** REQUEST **
Make an exact copy of the listing so that no picture is carried over.

** DATA TO PROCESS **

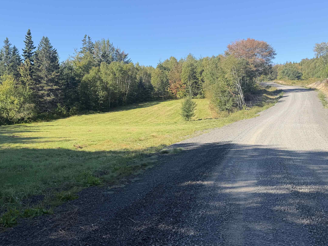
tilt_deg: -4.2
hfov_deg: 52.9
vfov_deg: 41.8
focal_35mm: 34
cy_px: 131
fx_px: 322
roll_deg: -0.8
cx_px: 109
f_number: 1.78
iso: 80
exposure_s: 1/1812
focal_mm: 6.76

** WRITTEN RESPONSE **
tilt_deg: -4.2
hfov_deg: 52.9
vfov_deg: 41.8
focal_35mm: 34
cy_px: 131
fx_px: 322
roll_deg: -0.8
cx_px: 109
f_number: 1.78
iso: 80
exposure_s: 1/1812
focal_mm: 6.76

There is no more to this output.